If the whole late 60s/early 70s vibe, in albums anyway, was the constant longing for home - to find a home, to go back home, to be confused as to where or what "home" meant anymore - well, for Tina Turner her hometown was Nutbush, Tennessee, and she has her own song here (Ike Turner wrote the music but for whatever reason let Tina have the full credits) to explain just why she isn't there anymore. Or does she?
It wasn't known to the general public at the time, but is now very well known - that Tina was in an abusive and volatile marriage with Ike*, and during those last years (things were bad at this time, and about to get worse, with Ike's alcoholism and cocaine addiction) I have no doubt this song played a big part of her eventual self-liberation. Because, famously (and not too long after this clip from the Cher show) she left Ike with almost nothing to her name, nothing but her Buddhist belief and a sense that she had had more than enough. "Nutbush City Limits" is a song about roots, beginnings, what makes a person a person - in this case, growing up in a small town (it's not actually a city). You get the idea it was a place where not much happened (it's a "quiet little community") where people went certain places on certain days ("You go to store on Friday/You go to church on Sunday") and yet the song is so funky that you just know the rest of the week is a push-and-pull between self-respecting neatness and propriety ("Twenty-five is the speed limit") and the gin house where, if you are arrested for drunkenness, you don't get bail, just salt pork and molasses. There are clear lines in Nutbush ("You go to fields on weekdays/And have a picnic on Labor Day") and if you are young Anna Mae Bullock then you either fit in or you don't; but as someone once said, a beginning is a place to start and how many musicians have come from places like this? Almost all of them, I imagine (and even if they didn't, they will say they felt as if they did). Tina sings this with pride - this is her town, her roots, something Ike cannot take away from her - and as narrow and regulated as it sounds, this is where she is from, quite literally - and while there is no way she could go back to it, it's within her. The most significant line for me is "You have to watch what you're putting down" - i.e., if you don't conform in some way then you just have to leave, though as it happened Tina left due to family turmoil and was brought up in several different towns, Nutbush being one of them. Maybe Tina wrote this as a reminder that she was, before she'd gotten onstage in St. Louis to sing with Ike, a person of her own, shaped by experiences and places and that that was worth remembering, in and of itself.

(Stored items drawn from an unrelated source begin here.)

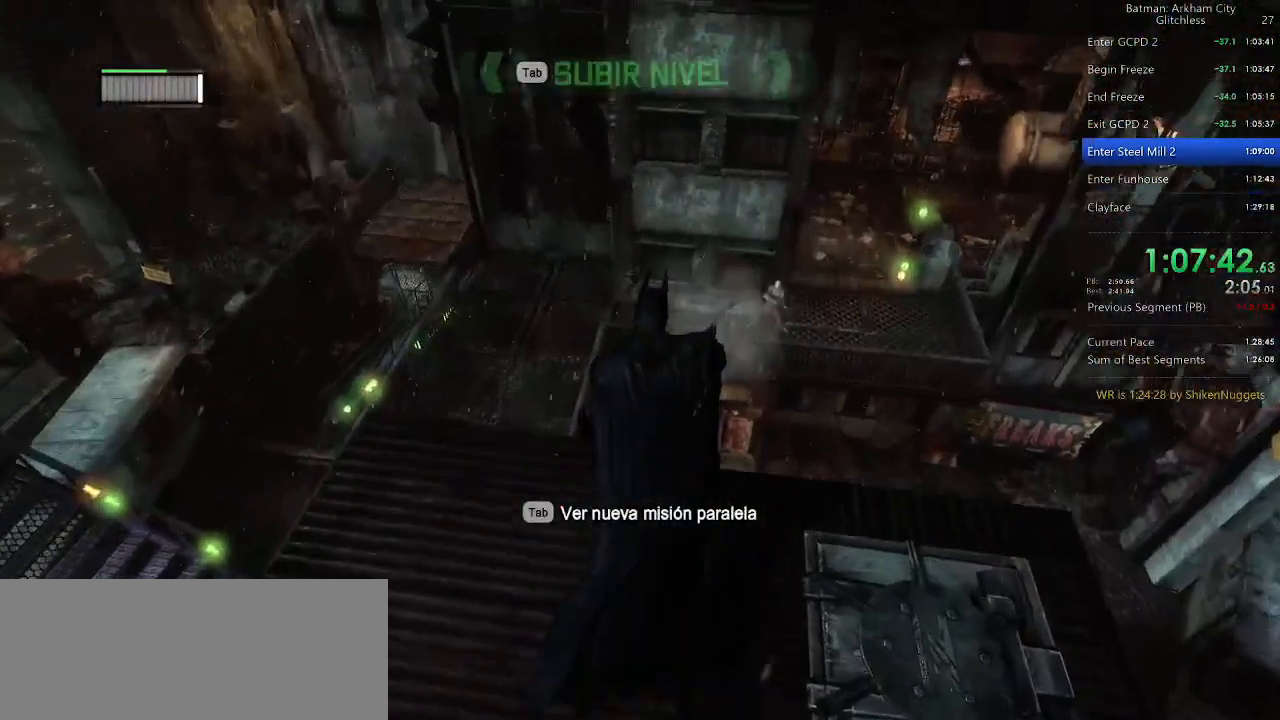
{"keys": ["w"], "mouse": [], "events": [[60, "2", "down"], [100, "2", "up"], [340, "w", "down"]]}
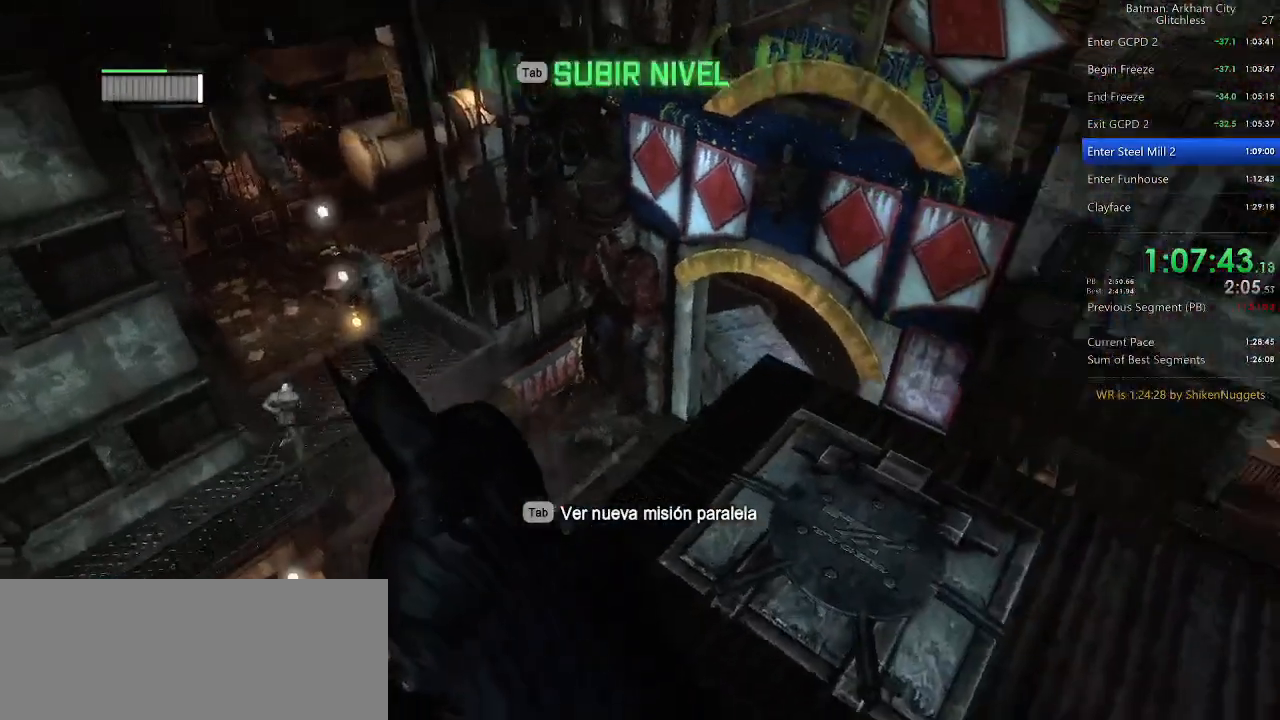
{"keys": ["2"], "mouse": [], "events": [[80, "w", "up"], [320, "2", "down"], [400, "2", "up"], [440, "2", "down"]]}
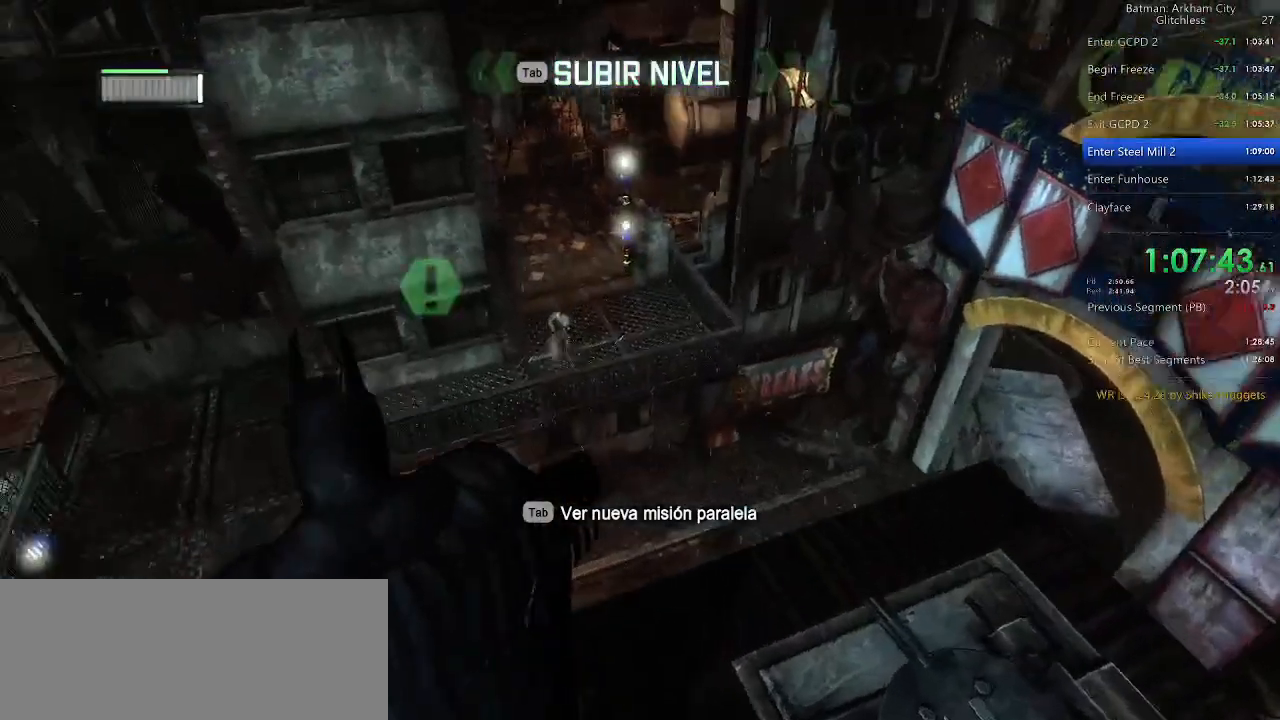
{"keys": [], "mouse": [], "events": [[40, "2", "up"], [100, "2", "down"], [180, "2", "up"]]}
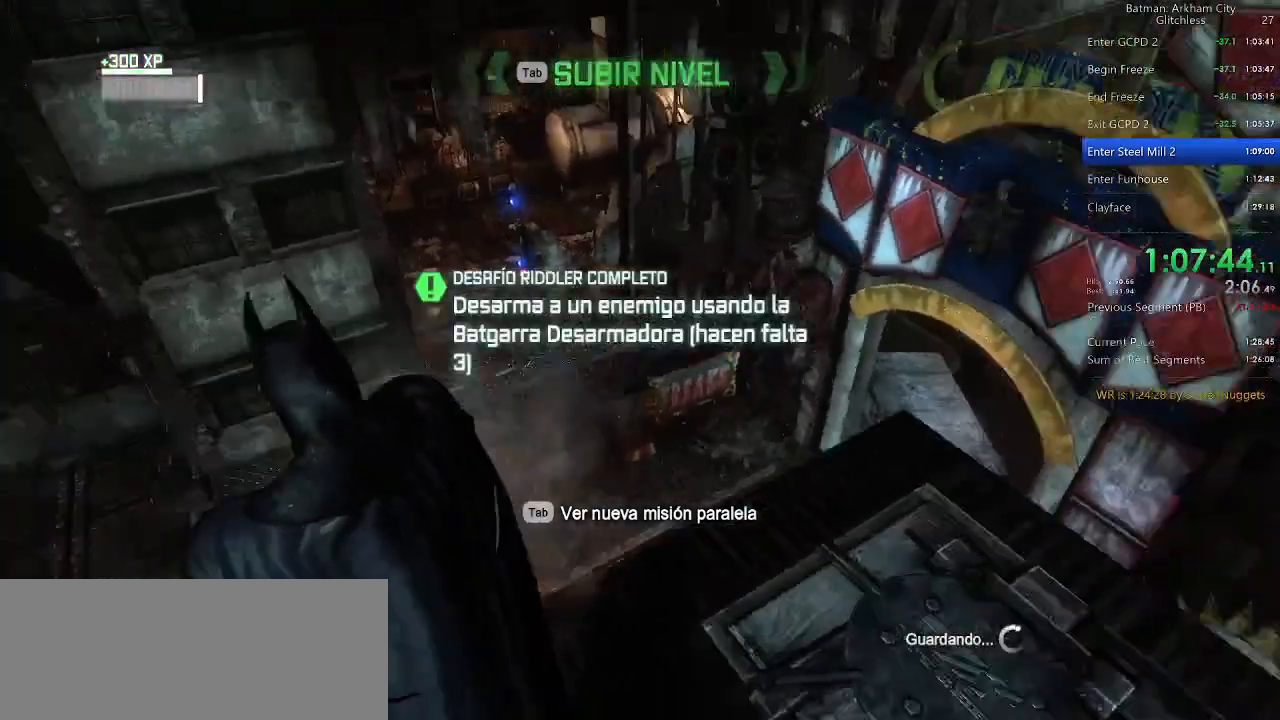
{"keys": ["space", "w"], "mouse": [], "events": [[60, "space", "down"], [60, "w", "down"]]}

That this song was done by her several times more (and was done as part of Brian Johnson's audition for AC/DC, and was covered by Bob Seger - it brings the rock and the funk**) shows how important it is to her, how maybe writing it was her first step in finding herself (if I can use 70s psychology speech) and liberating herself from Ike. Is she still there? I can't help but think it's a fond song, a proud one, a song about overcoming limitations and actually appreciating those limitations as solid, near-tangible things. It's not nostalgic in any way, but a badge of toughness; if I survived there, I can survive this. Life outside the sequin/high-heel shimmy does exist; and sure enough, she learns about Buddhist prayer and somehow makes it through.
Next up: even doing a cover, he's all the rage.
*Summed up for me and countless others in the movie What's Love Got To Do With It? in the "Eat the cake, bitch" scene.
**This was a #2 Radio Luxembourg hit, and the last real hit the couple had in the US pop chart - a bigger hit in the UK, despite/because of its subject matter, I think.